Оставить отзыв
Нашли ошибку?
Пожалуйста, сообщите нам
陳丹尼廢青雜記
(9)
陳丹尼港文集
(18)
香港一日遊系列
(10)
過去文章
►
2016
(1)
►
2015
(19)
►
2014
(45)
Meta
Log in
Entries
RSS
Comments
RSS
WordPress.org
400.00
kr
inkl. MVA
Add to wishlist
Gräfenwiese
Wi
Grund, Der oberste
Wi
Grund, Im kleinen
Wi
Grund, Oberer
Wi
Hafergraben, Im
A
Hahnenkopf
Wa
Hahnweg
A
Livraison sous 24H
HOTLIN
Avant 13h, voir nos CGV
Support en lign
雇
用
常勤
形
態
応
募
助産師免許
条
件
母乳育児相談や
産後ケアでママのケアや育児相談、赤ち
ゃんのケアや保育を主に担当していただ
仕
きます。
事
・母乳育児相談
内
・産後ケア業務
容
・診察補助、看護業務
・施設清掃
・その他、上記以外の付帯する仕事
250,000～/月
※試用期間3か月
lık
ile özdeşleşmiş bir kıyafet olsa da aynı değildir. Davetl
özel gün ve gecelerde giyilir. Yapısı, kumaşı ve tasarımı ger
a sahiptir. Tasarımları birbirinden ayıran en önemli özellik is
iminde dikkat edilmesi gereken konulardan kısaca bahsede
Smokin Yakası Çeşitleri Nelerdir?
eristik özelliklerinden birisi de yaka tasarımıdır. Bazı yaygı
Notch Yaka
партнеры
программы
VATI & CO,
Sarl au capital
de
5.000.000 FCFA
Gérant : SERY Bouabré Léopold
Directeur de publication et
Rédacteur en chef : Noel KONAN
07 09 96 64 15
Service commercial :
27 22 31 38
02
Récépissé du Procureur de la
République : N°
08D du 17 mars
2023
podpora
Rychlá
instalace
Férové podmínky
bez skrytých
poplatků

TO-DO ITEM
Please show each line in the records above that contains "Grund".

ANSWER TO THIS PROBLEM
Grund, Der oberste
Grund, Im kleinen
Grund, Oberer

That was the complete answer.